Space Crypto Magic
When I was in sixth grade, I went away to Space Camp for a week or so. It was the first time I was away from home for any extended period of time, and by golly I was scared to go. Mom went with me down to Huntsville, though, so it was okay, and as she said later, "it was a learning experience." But this post isn't about Space Camp, it's about when I came back to school after it was over. I felt as though I had been on a great adventure, but I was so shy and introverted and self-conscious about everything then (I hated sixth grade), that I didn't want to tell anyone about it. I wanted to wear the Space Camp garb I got for participating, but I was too shy to explain where I'd gotten it.
I do remember getting up the courage to wear the black-and-gray "Space Camp" sweatshirt on the Monday after I returned, and I don't think I got too many weird looks or elicited too many laughs from my rambunctious, hormone-crazed early teen classmates. In fact, the day should have gone pretty flawlessly. When I first arrived in the morning, I skipped my locker to go straight into Mr. Clark's homeroom. That's not that unusual, since I probably had the books for the first class in my backpack already, anyway.
You know the feeling in the back of your mind that you get when you know you're forgetting something or that something embarrassing is about to happen? Sixth grade afforded me plenty of opportunities to exercise that piece of my brain. I realized, after homeroom, that I had been away for so long at Space Camp that I had totally forgotten my locker combination. Bret, one of the best students in the class, Bret the brain, was not going to be able to get his homework out or have the correct books for the rest of the day!
I was terrified. In between periods, I tried with all my might to remember my combination. I failed each time. I drew blanks; I think I even cried. Back then, you see, anything that could cause anyone to laugh at me was a BIG DEAL. I was insecure about a lot, if you couldn't already tell.
I think I eventually solved the fiasco by getting up the courage to tell someone in the office about my mishap.
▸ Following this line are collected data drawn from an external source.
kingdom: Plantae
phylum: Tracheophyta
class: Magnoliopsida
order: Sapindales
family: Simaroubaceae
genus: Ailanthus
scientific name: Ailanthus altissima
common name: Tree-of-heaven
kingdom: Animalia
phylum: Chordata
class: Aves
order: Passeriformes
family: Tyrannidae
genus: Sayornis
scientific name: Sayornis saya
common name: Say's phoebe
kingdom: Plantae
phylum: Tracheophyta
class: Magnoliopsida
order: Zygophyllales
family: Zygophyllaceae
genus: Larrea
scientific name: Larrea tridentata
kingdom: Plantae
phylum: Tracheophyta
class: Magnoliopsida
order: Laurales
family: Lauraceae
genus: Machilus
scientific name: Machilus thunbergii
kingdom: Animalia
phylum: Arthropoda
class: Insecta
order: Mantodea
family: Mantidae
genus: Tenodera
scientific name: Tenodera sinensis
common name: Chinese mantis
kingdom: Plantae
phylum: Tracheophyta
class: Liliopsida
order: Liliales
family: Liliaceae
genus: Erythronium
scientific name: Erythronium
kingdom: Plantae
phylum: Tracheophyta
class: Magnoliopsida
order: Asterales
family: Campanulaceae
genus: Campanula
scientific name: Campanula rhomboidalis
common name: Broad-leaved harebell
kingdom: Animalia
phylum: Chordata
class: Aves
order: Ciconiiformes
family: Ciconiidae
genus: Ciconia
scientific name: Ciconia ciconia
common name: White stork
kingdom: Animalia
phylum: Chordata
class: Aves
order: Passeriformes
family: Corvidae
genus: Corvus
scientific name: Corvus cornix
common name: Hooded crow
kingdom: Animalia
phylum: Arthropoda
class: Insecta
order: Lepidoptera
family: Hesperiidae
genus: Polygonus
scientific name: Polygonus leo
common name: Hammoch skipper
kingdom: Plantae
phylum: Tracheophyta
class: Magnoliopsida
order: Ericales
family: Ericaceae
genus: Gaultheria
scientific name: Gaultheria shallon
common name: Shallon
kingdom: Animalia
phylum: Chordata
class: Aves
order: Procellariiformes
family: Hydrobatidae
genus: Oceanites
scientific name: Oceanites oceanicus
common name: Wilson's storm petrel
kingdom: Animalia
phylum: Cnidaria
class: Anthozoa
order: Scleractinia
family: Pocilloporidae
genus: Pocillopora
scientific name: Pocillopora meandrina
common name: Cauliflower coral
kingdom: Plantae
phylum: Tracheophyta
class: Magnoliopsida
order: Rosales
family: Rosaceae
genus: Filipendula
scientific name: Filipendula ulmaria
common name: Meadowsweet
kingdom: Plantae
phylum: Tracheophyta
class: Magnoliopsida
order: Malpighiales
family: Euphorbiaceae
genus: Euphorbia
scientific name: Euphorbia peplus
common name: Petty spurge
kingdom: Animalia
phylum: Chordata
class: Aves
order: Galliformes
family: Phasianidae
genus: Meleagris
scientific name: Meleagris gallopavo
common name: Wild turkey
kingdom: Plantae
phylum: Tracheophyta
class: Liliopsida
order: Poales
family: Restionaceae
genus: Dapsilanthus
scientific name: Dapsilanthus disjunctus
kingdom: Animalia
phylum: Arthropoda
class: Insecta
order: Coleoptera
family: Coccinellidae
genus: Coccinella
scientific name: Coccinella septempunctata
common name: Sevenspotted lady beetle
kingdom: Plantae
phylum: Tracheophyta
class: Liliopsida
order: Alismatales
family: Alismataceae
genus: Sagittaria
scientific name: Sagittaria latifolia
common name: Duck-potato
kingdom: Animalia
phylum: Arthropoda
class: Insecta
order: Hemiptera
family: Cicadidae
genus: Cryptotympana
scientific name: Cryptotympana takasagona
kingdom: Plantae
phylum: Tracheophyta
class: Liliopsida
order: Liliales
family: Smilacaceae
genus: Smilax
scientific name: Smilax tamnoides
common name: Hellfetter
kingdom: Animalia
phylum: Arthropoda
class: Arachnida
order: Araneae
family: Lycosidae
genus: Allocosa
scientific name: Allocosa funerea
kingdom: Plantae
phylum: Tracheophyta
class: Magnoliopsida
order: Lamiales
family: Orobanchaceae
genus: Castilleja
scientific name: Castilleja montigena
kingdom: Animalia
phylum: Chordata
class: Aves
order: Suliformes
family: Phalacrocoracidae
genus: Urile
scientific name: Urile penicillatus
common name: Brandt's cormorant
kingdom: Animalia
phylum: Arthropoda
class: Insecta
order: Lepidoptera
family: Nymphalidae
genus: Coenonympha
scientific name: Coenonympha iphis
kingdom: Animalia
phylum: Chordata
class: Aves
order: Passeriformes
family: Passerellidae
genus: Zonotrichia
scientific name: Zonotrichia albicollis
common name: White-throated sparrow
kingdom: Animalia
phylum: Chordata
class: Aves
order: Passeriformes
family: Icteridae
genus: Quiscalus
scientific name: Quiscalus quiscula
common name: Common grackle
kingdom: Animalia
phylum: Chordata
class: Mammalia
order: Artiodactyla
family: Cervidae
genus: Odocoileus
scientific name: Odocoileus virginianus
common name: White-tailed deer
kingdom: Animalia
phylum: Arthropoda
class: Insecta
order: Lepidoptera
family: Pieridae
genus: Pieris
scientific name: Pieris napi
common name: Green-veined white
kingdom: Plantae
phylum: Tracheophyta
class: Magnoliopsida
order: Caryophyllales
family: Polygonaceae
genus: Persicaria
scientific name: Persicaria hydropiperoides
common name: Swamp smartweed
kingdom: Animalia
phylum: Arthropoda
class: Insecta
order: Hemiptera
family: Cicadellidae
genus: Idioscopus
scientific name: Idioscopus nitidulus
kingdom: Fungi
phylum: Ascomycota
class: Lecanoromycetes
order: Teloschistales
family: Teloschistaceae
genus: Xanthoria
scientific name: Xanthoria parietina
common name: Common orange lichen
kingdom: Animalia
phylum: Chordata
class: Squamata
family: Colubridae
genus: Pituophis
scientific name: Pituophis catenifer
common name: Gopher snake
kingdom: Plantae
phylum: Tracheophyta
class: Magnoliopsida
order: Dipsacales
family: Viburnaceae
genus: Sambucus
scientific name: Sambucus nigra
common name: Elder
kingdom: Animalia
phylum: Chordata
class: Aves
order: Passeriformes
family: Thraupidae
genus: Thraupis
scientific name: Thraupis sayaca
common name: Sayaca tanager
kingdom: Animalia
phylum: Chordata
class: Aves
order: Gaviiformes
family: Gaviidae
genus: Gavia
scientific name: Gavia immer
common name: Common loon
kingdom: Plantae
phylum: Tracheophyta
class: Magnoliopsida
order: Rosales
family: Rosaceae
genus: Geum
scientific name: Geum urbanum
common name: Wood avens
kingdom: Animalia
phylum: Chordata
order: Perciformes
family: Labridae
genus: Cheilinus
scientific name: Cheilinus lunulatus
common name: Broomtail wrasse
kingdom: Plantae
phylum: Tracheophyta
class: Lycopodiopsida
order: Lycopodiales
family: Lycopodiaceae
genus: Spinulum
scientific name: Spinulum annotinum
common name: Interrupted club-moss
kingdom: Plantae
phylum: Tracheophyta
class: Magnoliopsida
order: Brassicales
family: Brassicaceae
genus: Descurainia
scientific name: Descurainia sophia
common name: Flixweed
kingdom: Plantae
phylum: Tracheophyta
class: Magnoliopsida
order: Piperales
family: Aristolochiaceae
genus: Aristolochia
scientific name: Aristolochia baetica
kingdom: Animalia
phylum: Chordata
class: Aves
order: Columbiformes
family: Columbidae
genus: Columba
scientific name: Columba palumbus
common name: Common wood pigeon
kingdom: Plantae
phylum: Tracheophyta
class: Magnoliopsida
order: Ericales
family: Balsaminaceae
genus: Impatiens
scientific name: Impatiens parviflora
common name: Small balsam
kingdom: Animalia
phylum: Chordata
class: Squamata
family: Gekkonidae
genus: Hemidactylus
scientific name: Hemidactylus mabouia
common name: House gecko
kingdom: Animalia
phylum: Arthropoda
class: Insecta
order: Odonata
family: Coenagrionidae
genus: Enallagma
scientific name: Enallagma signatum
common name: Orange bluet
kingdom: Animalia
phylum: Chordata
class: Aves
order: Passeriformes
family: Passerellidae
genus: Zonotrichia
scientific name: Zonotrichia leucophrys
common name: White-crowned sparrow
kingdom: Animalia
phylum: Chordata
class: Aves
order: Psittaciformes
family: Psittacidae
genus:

I'm pretty sure the janitors had to cut off the lock with a huge set of metal cutters, causing a big scene in the hallway, making a brief spike in Master Lock sales, and leaving me wanting to crawl into the locker once they finally popped the bright orange door open.
You'd think that I would never let that happen again after the brief ostracism it caused me that year, but I seem to remember occasional lapses in combination memory a couple of times in high school, too. So what am I getting at? Well, for someone with a job who requires them to deal with numbers (and multiple passwords) frequently, remembering them is extremely important. I very nearly forgot a couple of critical PINs during work recently. It took a few abortive attempts before I finally conjured up the information in my head. All I could think about was my Space Camp self trying his hardest not to die of embarrassment. At least that cheered me up, because I think I've come a long way since then. But it also got me wondering: am I doomed to absent-mindedness with numbers forever?
I guess I would never make it on the LOST island... or maybe I'd just have to let Locke do it all for me.
Nice post... :)
Thanks, Amy! :) I hope all is well over in your neck of the woods. Sorry we couldn't get to see you over Wesley Weekend!
*insert Nelson Muntz voice*
HA HA! You went to Space Camp!
Glad to see middle school was lousy for somebody else, too!